▶ Try it: From the entries below, report how many lines contain the string "SAFTI". Give only that number.

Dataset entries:
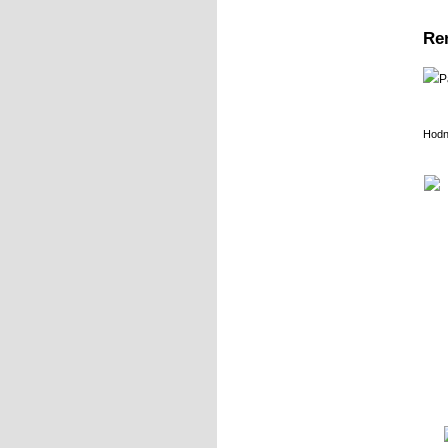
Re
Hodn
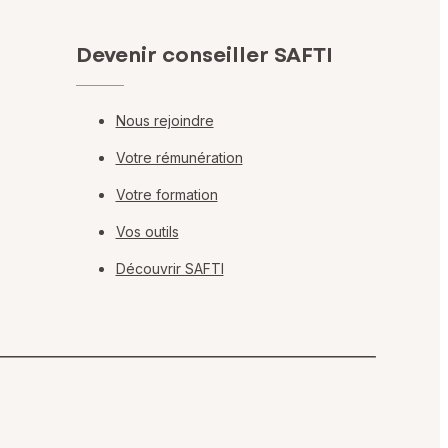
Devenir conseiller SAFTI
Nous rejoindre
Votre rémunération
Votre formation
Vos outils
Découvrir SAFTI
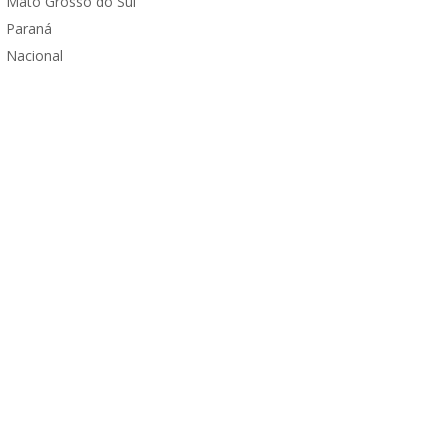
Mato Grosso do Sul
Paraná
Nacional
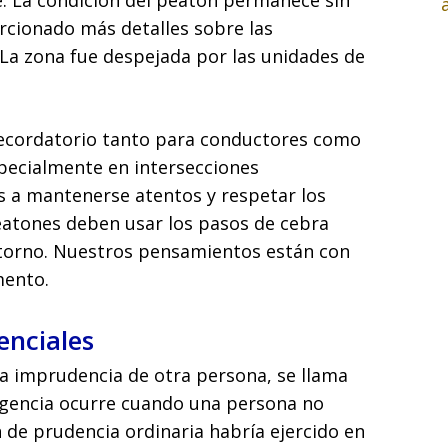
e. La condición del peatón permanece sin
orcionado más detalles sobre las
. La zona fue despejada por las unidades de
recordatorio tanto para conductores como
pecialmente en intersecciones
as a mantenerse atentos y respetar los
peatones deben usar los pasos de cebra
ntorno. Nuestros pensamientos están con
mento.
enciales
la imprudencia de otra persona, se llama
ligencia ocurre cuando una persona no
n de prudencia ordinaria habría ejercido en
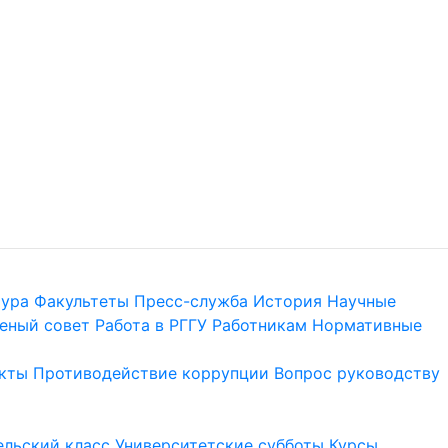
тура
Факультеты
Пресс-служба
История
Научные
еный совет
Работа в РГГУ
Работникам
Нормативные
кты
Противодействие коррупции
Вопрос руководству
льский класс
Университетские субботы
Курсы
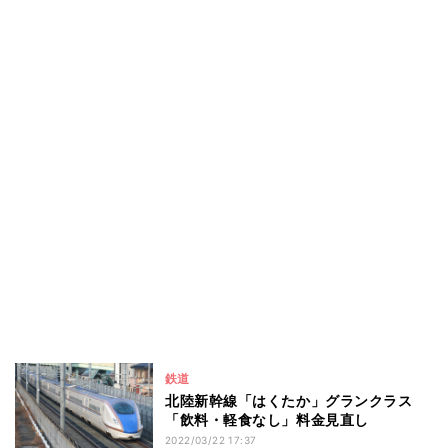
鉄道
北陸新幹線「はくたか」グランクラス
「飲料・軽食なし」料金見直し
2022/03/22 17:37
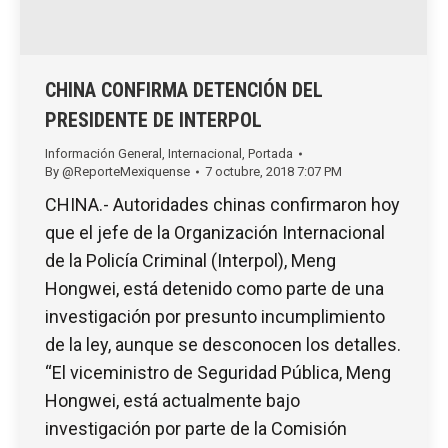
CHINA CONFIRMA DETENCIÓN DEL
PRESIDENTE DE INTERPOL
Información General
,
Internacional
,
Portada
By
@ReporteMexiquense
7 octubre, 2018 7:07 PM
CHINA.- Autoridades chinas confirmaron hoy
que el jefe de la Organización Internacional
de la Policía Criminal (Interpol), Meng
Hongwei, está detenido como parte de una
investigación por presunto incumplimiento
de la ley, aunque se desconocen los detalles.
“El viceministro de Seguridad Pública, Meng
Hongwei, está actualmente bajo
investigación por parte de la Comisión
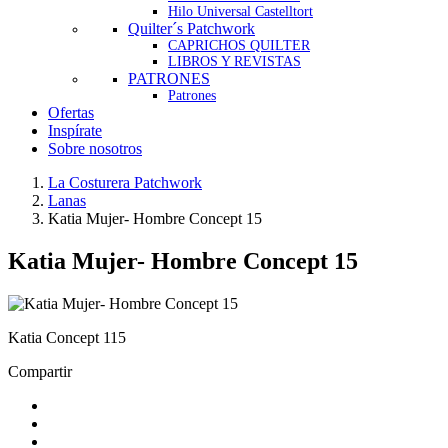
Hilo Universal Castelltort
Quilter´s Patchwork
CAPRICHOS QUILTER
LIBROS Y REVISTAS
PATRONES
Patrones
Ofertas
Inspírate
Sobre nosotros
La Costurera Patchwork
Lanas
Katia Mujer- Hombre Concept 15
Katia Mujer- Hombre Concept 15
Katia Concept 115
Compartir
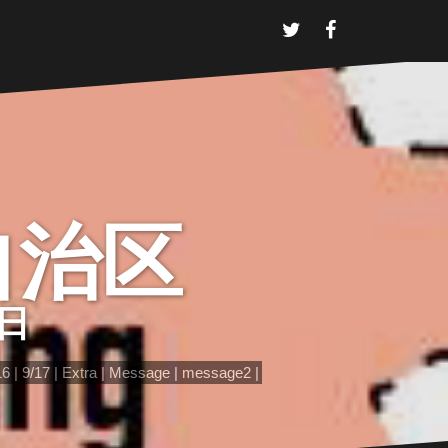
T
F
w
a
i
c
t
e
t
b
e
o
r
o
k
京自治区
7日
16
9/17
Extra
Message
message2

--

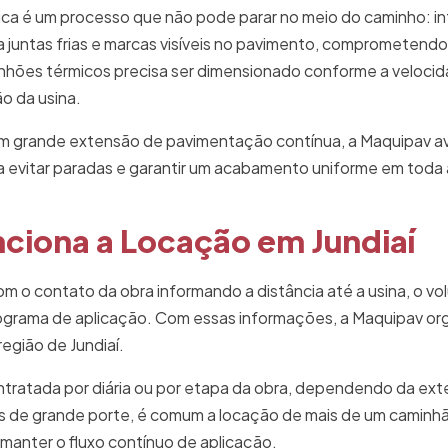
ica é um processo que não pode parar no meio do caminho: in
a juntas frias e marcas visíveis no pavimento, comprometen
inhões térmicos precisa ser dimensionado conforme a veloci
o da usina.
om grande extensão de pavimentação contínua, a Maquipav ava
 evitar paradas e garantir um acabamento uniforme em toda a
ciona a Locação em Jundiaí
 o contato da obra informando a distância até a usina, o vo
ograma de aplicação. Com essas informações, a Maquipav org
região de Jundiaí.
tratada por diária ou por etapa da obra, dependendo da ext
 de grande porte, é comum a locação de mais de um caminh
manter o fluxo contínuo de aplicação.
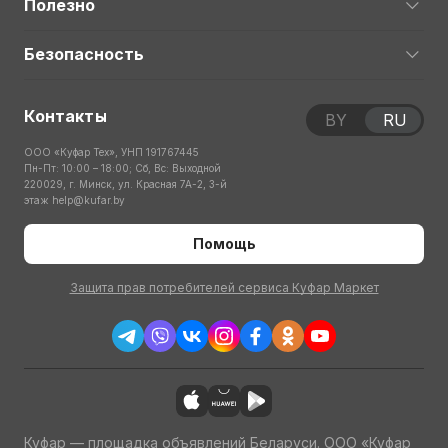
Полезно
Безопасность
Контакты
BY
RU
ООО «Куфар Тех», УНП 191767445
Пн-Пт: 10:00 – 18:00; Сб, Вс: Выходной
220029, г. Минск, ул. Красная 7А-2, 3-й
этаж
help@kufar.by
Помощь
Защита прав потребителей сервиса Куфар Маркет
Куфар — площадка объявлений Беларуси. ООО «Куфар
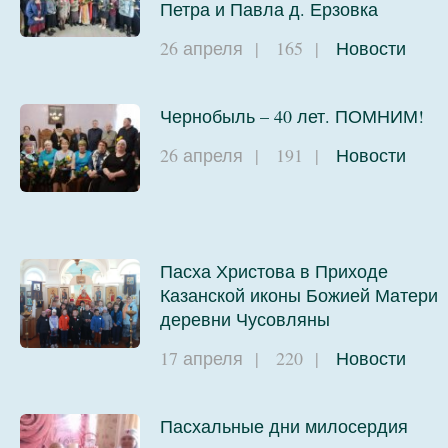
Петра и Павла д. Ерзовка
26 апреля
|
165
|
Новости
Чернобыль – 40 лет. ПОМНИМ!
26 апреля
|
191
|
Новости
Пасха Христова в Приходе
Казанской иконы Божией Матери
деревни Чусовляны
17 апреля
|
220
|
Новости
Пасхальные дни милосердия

---

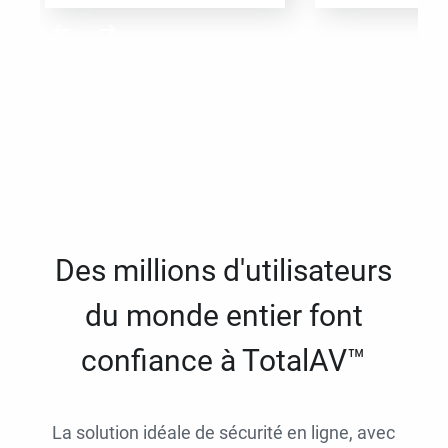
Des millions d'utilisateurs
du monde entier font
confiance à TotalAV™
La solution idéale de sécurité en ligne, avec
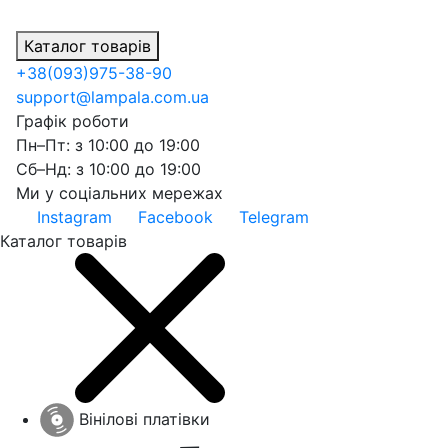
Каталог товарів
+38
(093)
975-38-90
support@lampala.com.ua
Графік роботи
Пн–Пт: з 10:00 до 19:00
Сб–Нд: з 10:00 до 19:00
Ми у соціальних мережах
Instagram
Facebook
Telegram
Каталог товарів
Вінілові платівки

▶ Reply to the exercise: 2